Can you express the rows from the line containing "right ankle: (649, 267, 14)" through the end of the rows, both included, as a numbered list with blank lines left out?

┌─ MATERIAL SHOWN

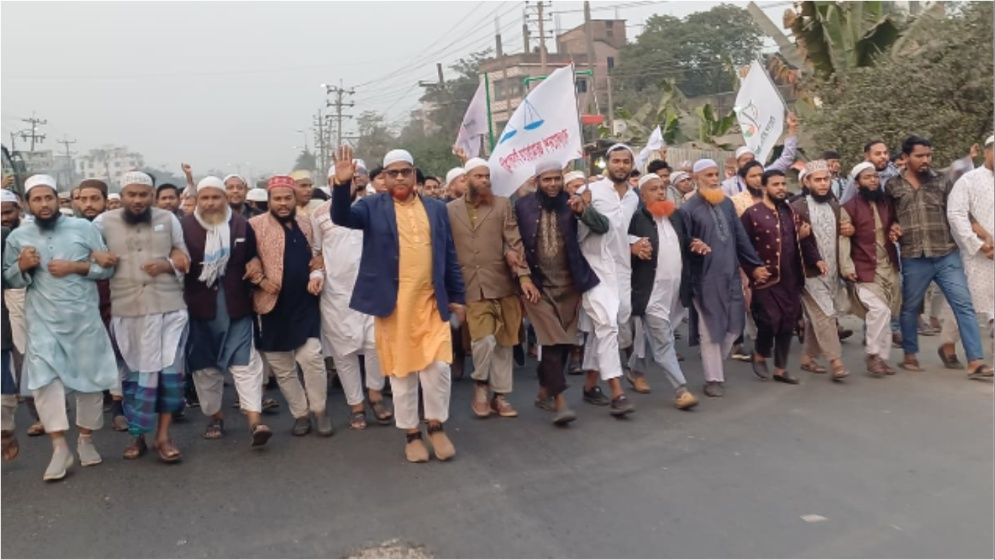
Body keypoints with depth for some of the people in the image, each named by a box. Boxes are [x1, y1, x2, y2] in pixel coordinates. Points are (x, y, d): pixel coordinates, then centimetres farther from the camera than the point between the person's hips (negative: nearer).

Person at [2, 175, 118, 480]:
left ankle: (86, 440, 23)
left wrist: (75, 266, -14)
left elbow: (108, 267, 1)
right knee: (44, 378, -14)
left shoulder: (83, 227, 0)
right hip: (43, 320, 1)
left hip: (84, 317, 0)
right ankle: (59, 447, -7)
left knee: (90, 377, 5)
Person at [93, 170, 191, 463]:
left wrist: (167, 265, -10)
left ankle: (163, 436, 10)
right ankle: (137, 435, 20)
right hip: (127, 311, 0)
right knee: (136, 373, 7)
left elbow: (184, 259, 10)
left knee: (170, 371, -1)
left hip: (169, 308, 0)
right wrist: (96, 256, -9)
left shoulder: (168, 219, 8)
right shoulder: (105, 221, 6)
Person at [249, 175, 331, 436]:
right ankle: (300, 413, 24)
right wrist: (260, 280, -18)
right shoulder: (256, 225, -5)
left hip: (305, 302, 2)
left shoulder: (305, 222, 8)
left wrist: (317, 273, -2)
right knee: (282, 367, 8)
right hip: (274, 304, -1)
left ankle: (319, 410, 13)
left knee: (311, 357, -7)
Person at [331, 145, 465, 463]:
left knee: (438, 367, -2)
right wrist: (342, 185, -30)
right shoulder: (373, 207, 3)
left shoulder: (436, 208, 10)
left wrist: (457, 297, 9)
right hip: (394, 305, -1)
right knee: (401, 371, 7)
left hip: (432, 303, 2)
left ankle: (436, 427, 20)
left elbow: (449, 257, 11)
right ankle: (411, 434, 22)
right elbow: (341, 217, -14)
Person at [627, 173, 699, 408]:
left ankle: (637, 369, 40)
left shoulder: (676, 215, 10)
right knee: (663, 342, -4)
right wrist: (635, 251, -24)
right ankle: (681, 389, 0)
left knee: (650, 336, 19)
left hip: (675, 289, 6)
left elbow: (683, 245, 21)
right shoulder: (637, 218, -10)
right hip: (651, 291, -6)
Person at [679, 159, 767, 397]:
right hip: (705, 277, -5)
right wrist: (694, 245, -29)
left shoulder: (727, 203, 10)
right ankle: (714, 378, 14)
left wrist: (754, 265, 12)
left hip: (730, 274, 6)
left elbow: (740, 237, 13)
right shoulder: (688, 209, -7)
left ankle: (714, 366, 30)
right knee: (710, 328, 1)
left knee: (734, 325, 10)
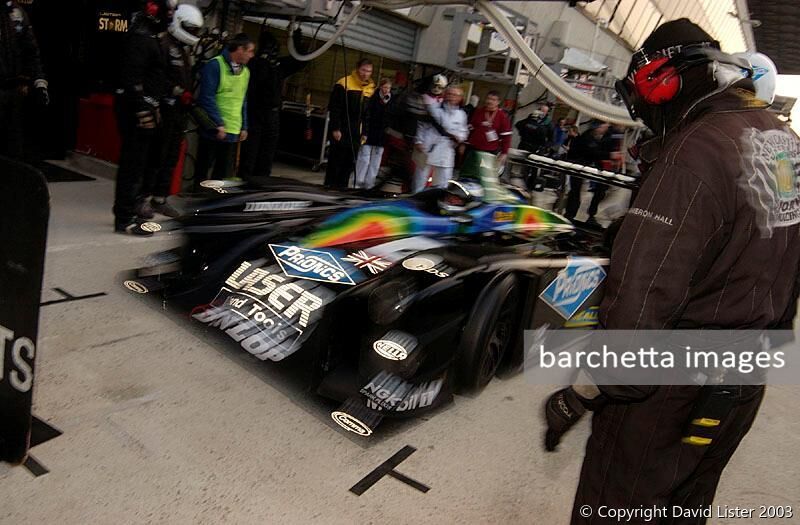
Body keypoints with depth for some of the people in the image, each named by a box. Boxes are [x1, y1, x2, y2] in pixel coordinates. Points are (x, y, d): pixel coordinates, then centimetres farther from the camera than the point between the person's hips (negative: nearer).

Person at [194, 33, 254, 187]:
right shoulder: (215, 65, -10)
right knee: (203, 167, 7)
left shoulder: (245, 71, 11)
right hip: (213, 129, -6)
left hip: (233, 132, 6)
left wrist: (244, 127, 13)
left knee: (225, 171, 10)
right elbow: (207, 97, -15)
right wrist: (219, 124, -19)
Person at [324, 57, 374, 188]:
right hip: (340, 133, -5)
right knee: (335, 162, 0)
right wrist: (335, 128, -13)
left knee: (350, 163, 7)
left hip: (356, 135, 5)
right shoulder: (344, 83, -4)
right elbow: (334, 108, -7)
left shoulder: (371, 88, 11)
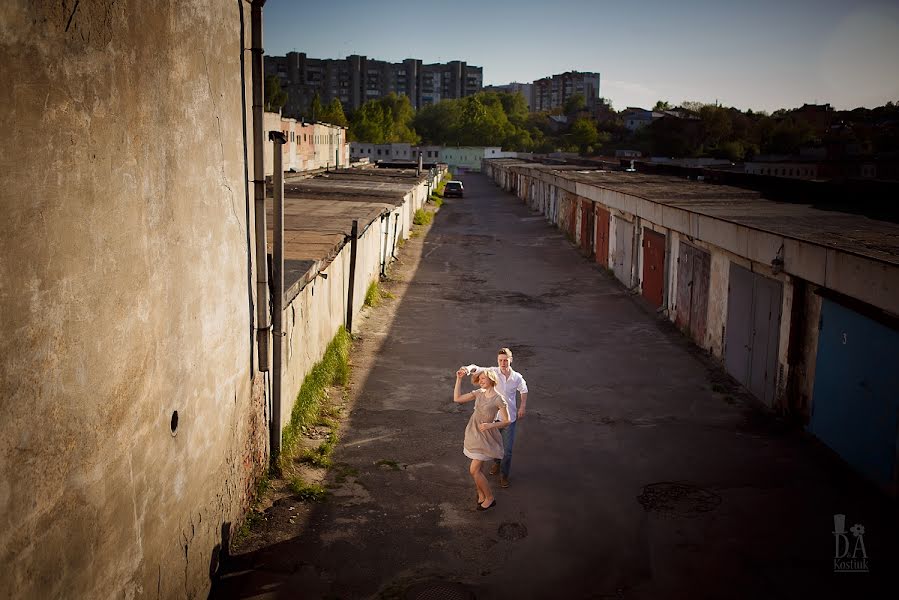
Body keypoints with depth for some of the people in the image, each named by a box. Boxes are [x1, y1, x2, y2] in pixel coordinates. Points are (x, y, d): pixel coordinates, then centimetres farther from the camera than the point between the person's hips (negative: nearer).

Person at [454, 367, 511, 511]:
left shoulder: (499, 399, -16)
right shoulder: (479, 393, 1)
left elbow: (507, 421, -11)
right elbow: (457, 399, 0)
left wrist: (490, 425, -24)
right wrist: (459, 379, -6)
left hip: (485, 436, -6)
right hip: (474, 433, 6)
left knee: (474, 470, -7)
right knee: (477, 469, 13)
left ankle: (490, 498, 9)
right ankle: (481, 496, 30)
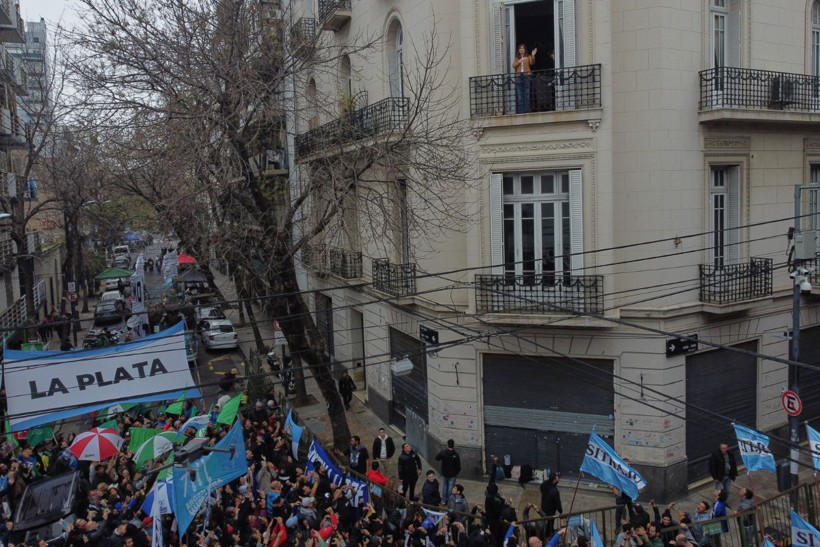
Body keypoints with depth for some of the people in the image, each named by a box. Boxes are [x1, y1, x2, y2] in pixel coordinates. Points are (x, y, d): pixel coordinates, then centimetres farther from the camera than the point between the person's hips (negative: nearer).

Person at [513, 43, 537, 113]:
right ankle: (520, 110, -2)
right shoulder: (517, 58, 17)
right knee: (519, 93, -2)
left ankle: (526, 110, -6)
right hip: (518, 76, 2)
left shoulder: (528, 56, 11)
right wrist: (520, 60, -9)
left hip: (527, 75, -2)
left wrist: (533, 56, -23)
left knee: (527, 93, -6)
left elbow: (532, 63, -7)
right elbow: (514, 65, 1)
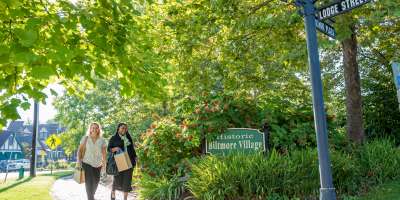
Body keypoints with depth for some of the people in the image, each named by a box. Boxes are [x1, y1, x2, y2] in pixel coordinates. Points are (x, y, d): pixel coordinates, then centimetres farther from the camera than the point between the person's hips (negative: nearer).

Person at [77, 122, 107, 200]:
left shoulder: (102, 140, -1)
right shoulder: (85, 138, -3)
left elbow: (104, 153, 0)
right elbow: (80, 150, -1)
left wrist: (104, 163, -3)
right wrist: (79, 161, -7)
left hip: (98, 164, 3)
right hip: (87, 163, -3)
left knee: (96, 181, 14)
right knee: (89, 181, -11)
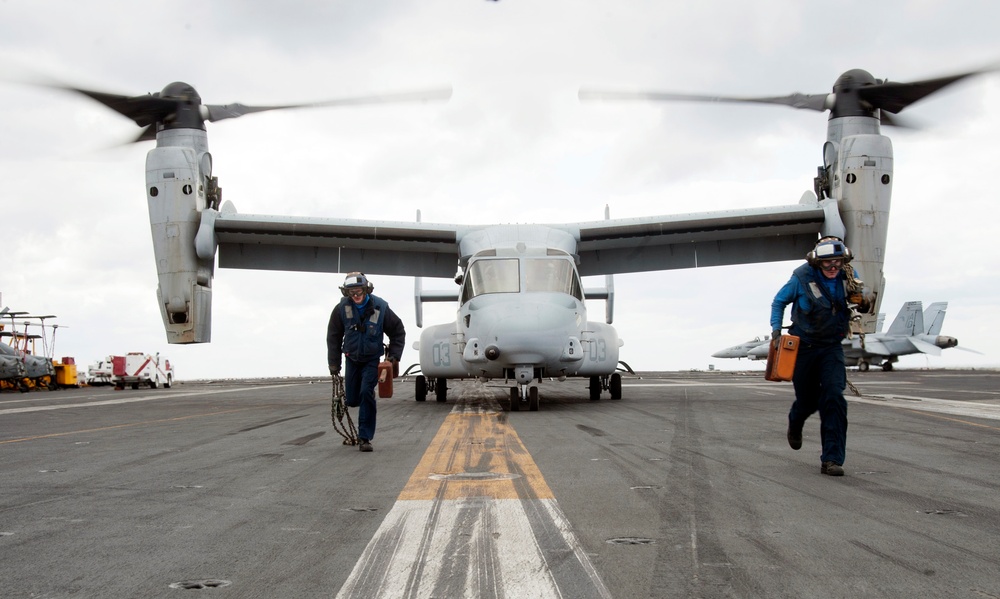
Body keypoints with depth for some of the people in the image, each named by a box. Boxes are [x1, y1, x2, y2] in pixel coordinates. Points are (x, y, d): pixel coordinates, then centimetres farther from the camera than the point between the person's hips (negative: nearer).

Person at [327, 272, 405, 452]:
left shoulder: (380, 307, -14)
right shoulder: (342, 308, -11)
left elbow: (398, 331, 0)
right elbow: (333, 337, 2)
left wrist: (394, 355, -7)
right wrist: (334, 363, 3)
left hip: (372, 359, -2)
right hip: (352, 358, 2)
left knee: (366, 394, -16)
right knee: (352, 400, 3)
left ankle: (365, 438, -9)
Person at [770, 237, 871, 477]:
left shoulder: (849, 276, -7)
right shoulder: (802, 278, -15)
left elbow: (858, 299, 12)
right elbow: (779, 301, 0)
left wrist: (864, 303, -12)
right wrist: (776, 329, -12)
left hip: (832, 347, 1)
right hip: (803, 346, -1)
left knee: (834, 397, -15)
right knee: (808, 400, 9)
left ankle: (832, 459, -12)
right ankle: (795, 424, 48)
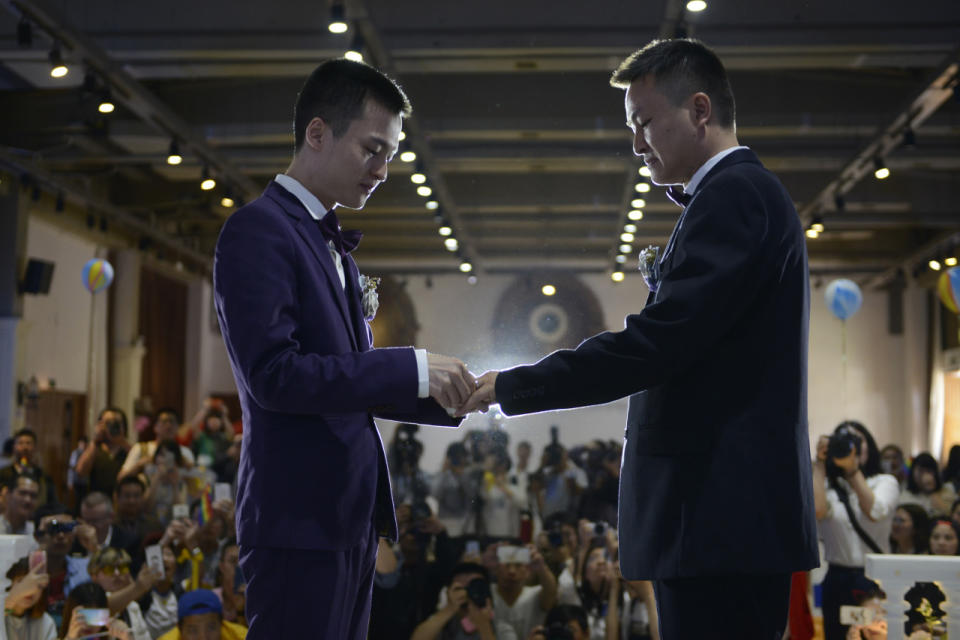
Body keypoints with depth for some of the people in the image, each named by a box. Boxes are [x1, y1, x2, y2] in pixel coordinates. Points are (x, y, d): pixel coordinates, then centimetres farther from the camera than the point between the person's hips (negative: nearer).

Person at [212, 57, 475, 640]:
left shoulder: (335, 246, 18)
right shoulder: (258, 230, -10)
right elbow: (271, 373, -21)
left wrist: (446, 397, 6)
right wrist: (412, 369, -20)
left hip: (351, 515, 9)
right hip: (300, 519, -9)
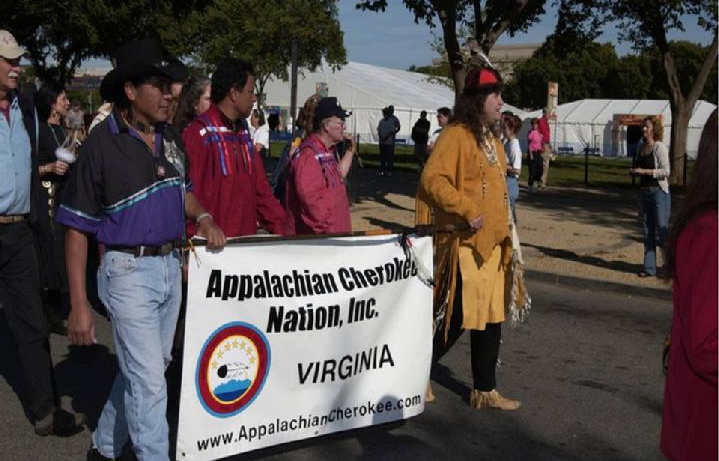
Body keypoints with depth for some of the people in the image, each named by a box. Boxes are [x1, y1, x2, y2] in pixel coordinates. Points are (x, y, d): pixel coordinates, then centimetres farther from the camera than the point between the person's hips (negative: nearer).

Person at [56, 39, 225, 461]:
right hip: (129, 271, -7)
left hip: (171, 266, 7)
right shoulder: (102, 145, -15)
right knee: (149, 381, -3)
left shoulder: (171, 137, 3)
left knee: (147, 368, 19)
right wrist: (79, 305, -15)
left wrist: (202, 216, -3)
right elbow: (76, 227, -12)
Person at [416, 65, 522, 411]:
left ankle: (484, 391, 22)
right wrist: (467, 210, -24)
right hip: (465, 244, -9)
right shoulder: (457, 135, -11)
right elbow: (432, 178, -21)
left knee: (491, 318, 12)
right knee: (456, 318, -5)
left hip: (493, 244, 9)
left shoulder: (493, 142, 17)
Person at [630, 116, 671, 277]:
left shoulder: (660, 147, -10)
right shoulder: (642, 147, 11)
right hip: (644, 191, 7)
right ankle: (649, 267, 14)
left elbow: (666, 171, -16)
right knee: (648, 232, 9)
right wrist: (634, 172, 3)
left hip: (659, 192, -7)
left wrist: (644, 171, -20)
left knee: (662, 229, -5)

└─

> [YOUR SOLUTION]
1. right ankle: (649, 267, 14)
2. left elbow: (666, 171, -16)
3. right knee: (648, 232, 9)
4. right wrist: (634, 172, 3)
5. left hip: (659, 192, -7)
6. left wrist: (644, 171, -20)
7. left knee: (662, 229, -5)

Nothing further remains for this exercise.